■ **Exercise**
Repeat every record exactly, omitting the pictures.

■ **Collected data**

________________

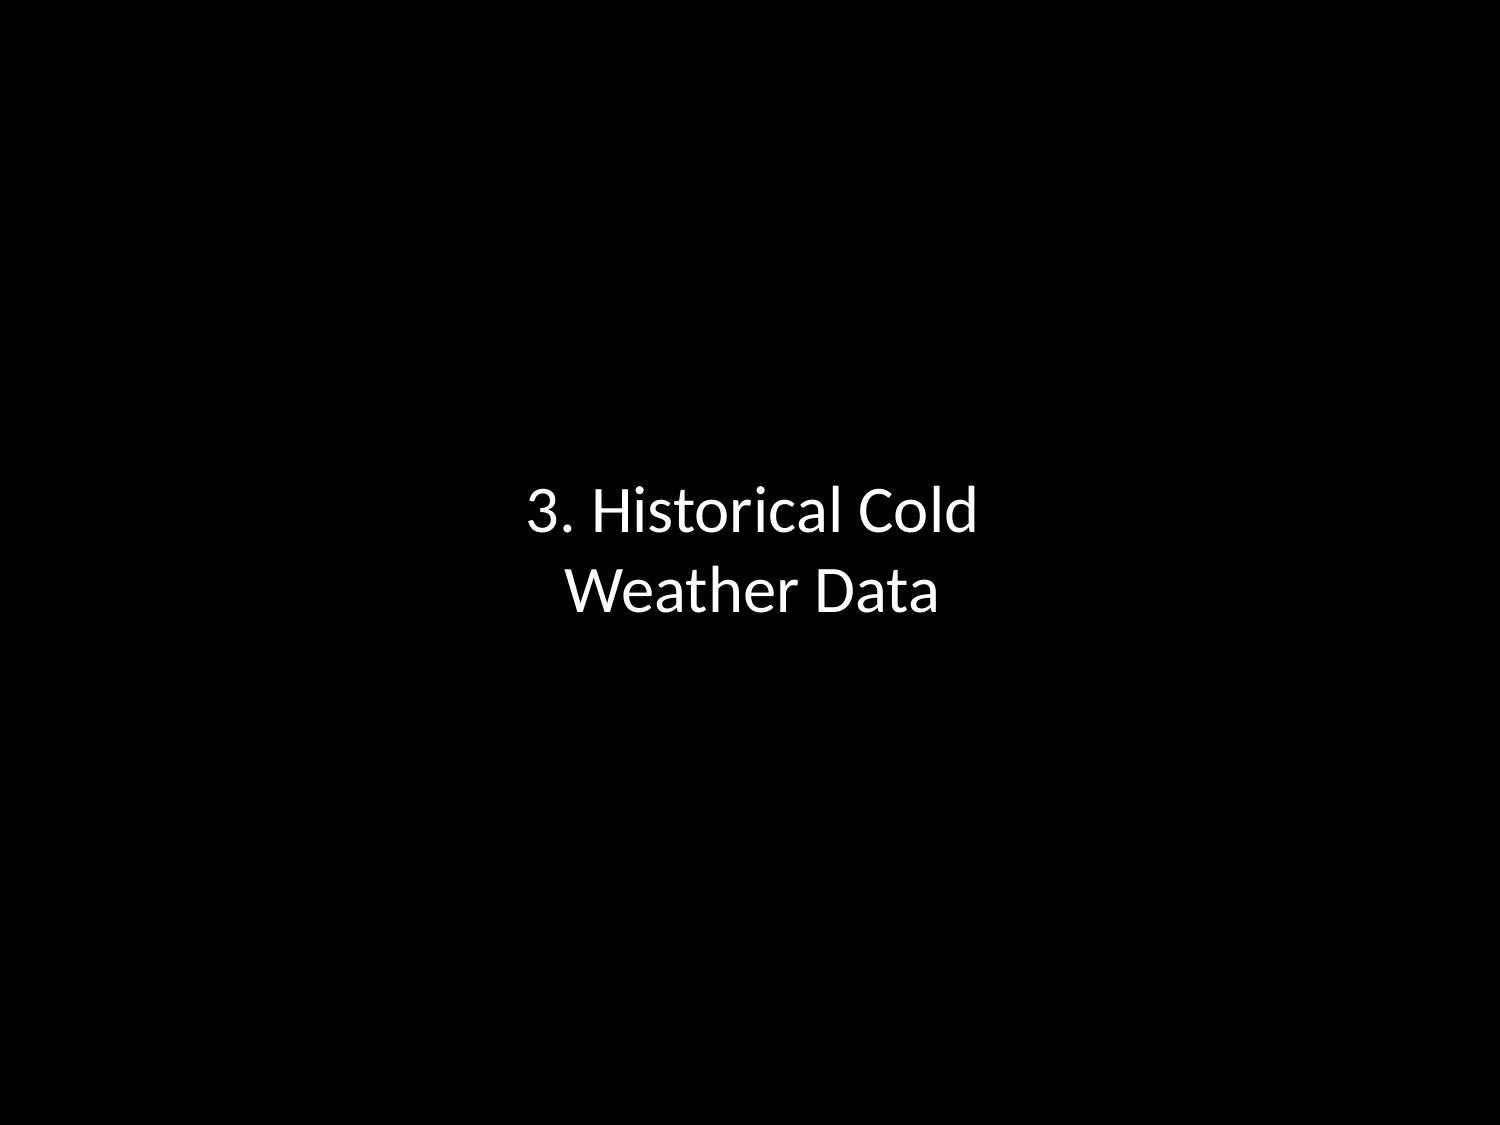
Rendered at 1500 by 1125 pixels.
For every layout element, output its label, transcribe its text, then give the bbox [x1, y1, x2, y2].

text_box 3. Historical Cold Weather Data [459, 458, 1046, 679]
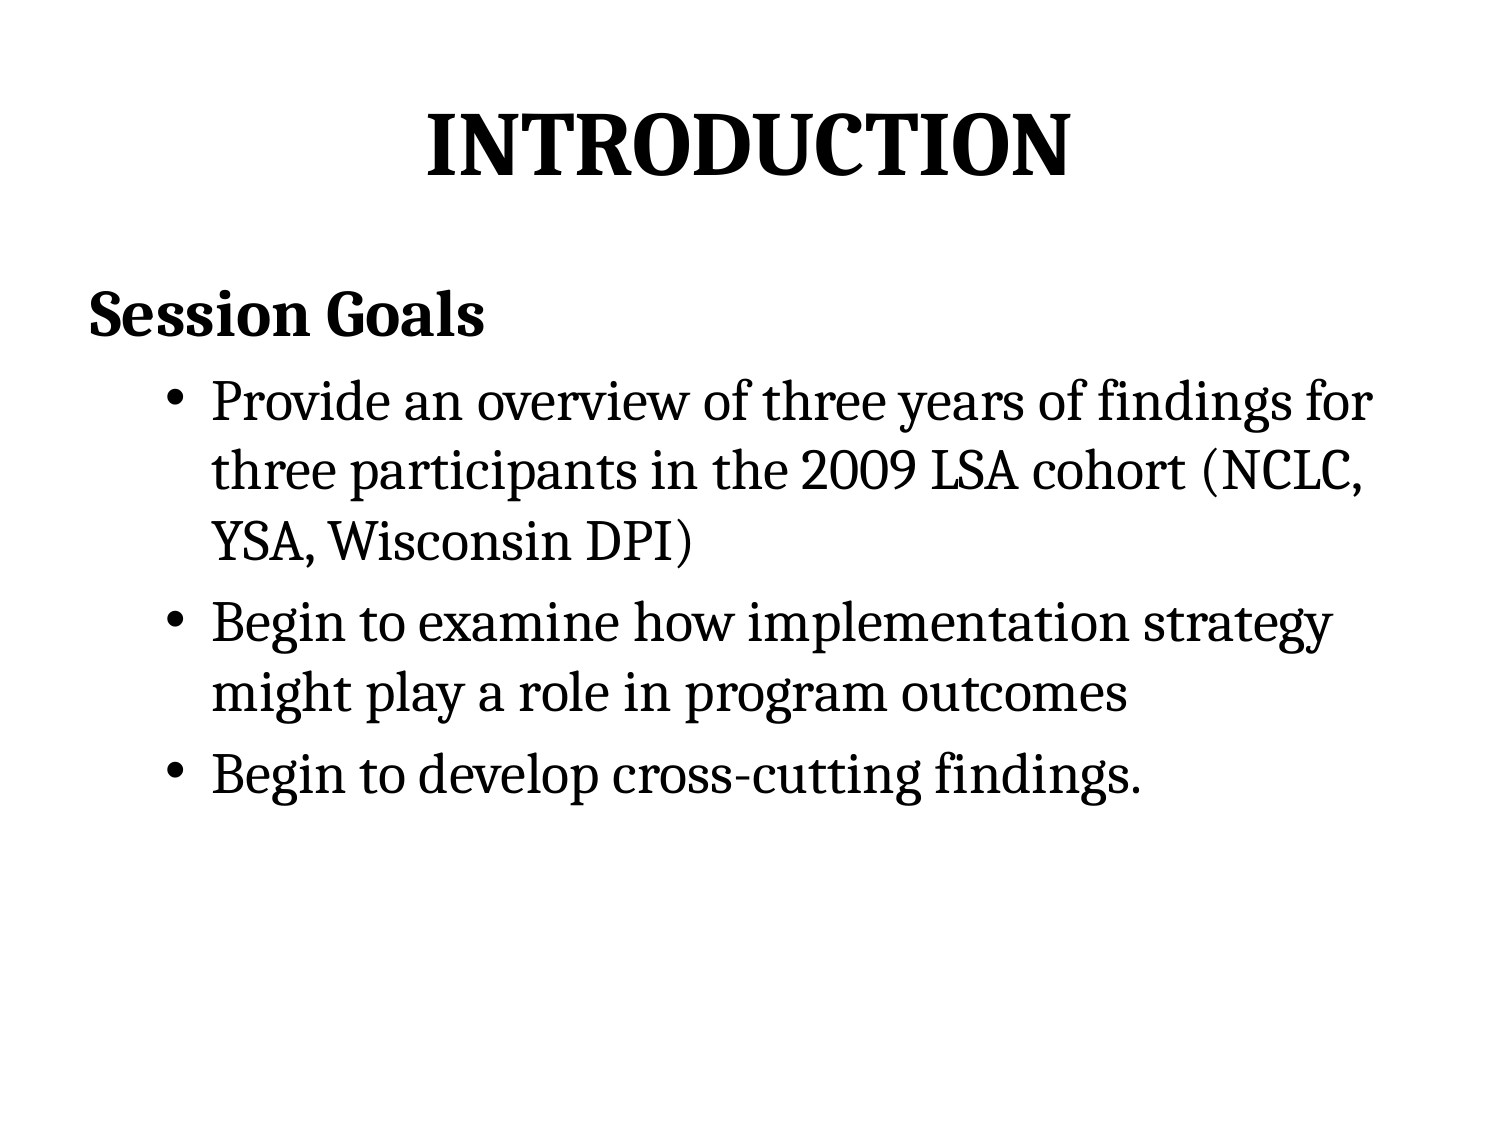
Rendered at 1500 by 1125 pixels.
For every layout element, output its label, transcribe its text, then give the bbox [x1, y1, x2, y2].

title Introduction [74, 44, 1426, 233]
list Session Goals Provide an overview of three years of findings for three participants in the 2009 LSA cohort (NCLC, YSA, Wisconsin DPI) Begin to examine how implementation strategy might play a role in program outcomes Begin to develop cross-cutting findings. [74, 262, 1426, 1006]
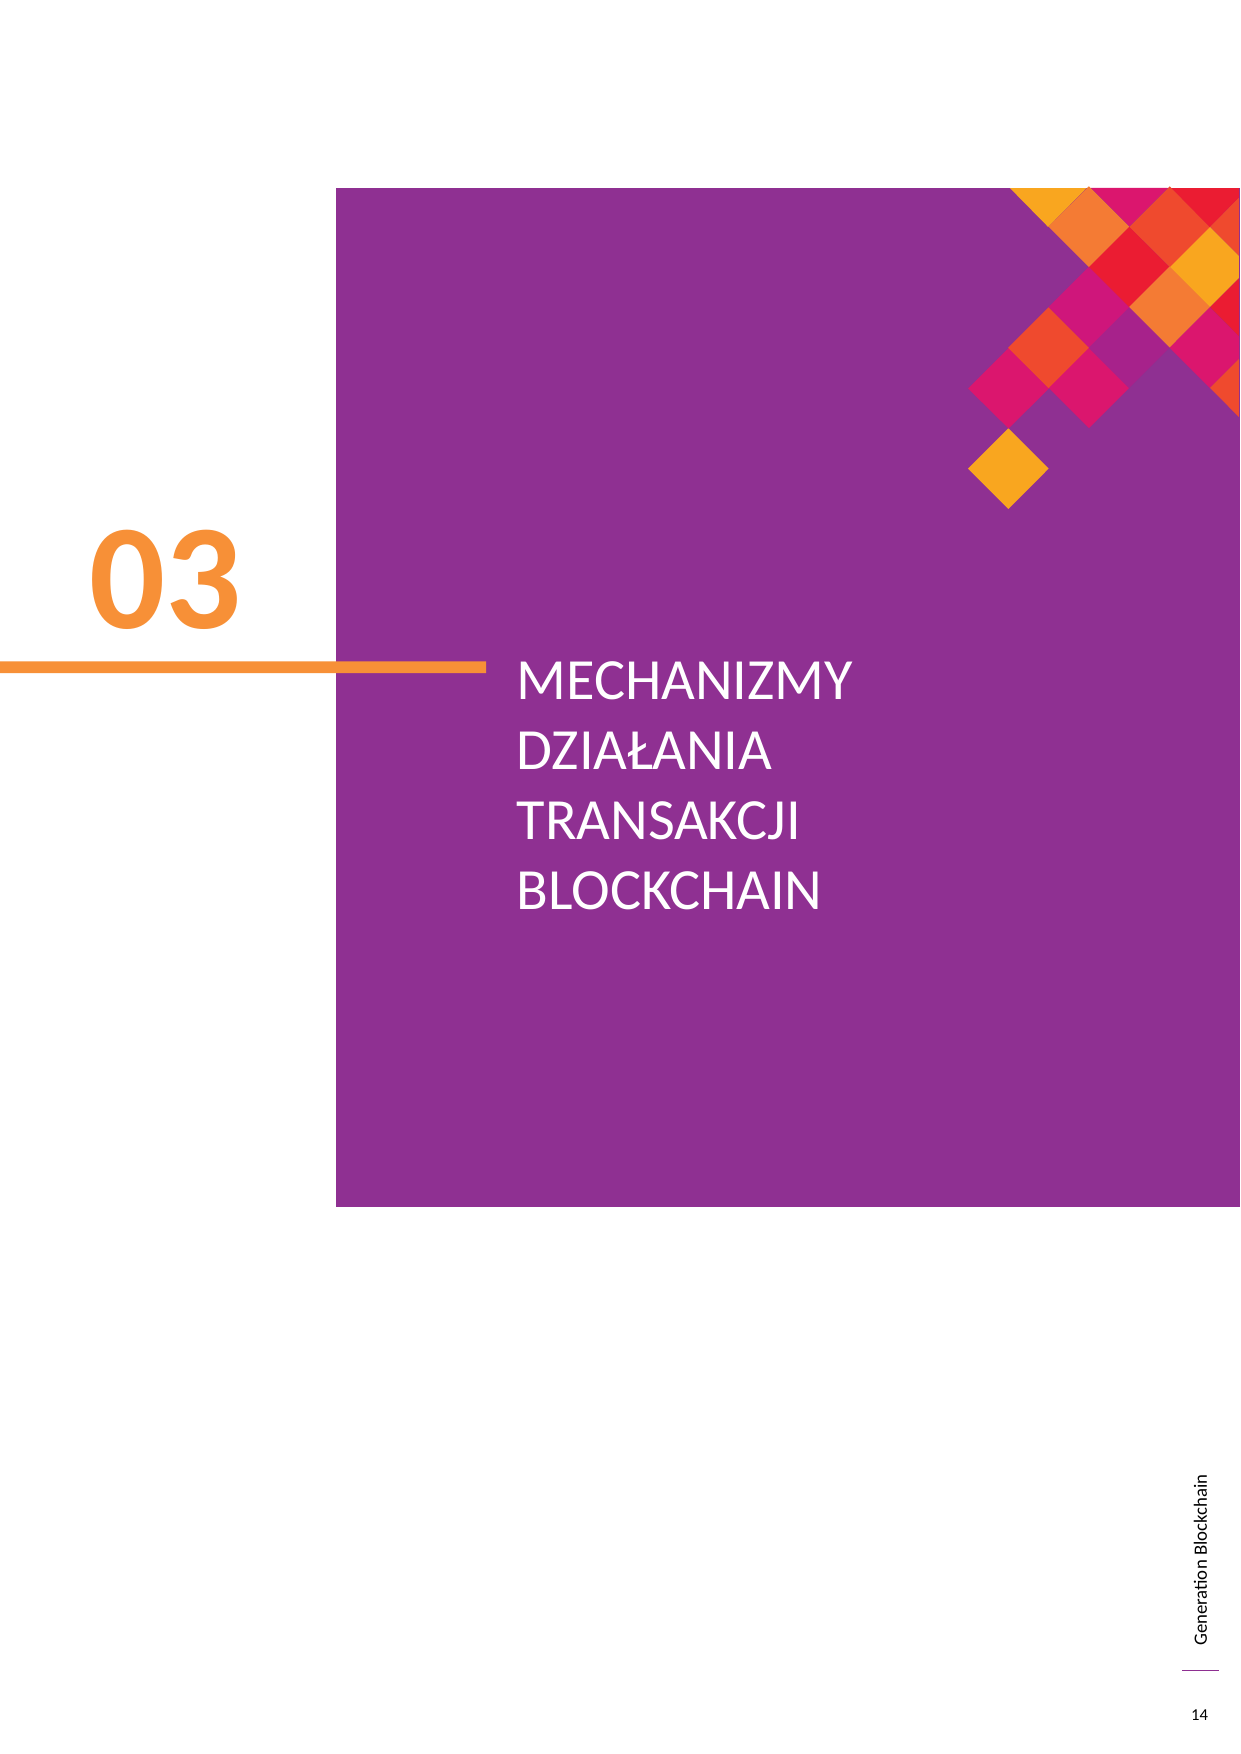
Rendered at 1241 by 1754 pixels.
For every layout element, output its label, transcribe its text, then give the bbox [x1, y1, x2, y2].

________________

■ **Reply**
Rendered at 1500 by 1125 pixels.
For every layout element, output its label, transcribe its text, then give the bbox [x1, y1, x2, y2].

text_box 3. Historical Cold Weather Data [459, 458, 1046, 679]
Rendered at 1500 by 1125 pixels.
For every layout element, output its label, transcribe its text, then give the bbox [x1, y1, x2, y2].

title Introduction [74, 44, 1426, 233]
list Session Goals Provide an overview of three years of findings for three participants in the 2009 LSA cohort (NCLC, YSA, Wisconsin DPI) Begin to examine how implementation strategy might play a role in program outcomes Begin to develop cross-cutting findings. [74, 262, 1426, 1006]
Rendered at 1241 by 1754 pixels.
For every layout element, output its label, transcribe its text, then give the bbox [x1, y1, x2, y2].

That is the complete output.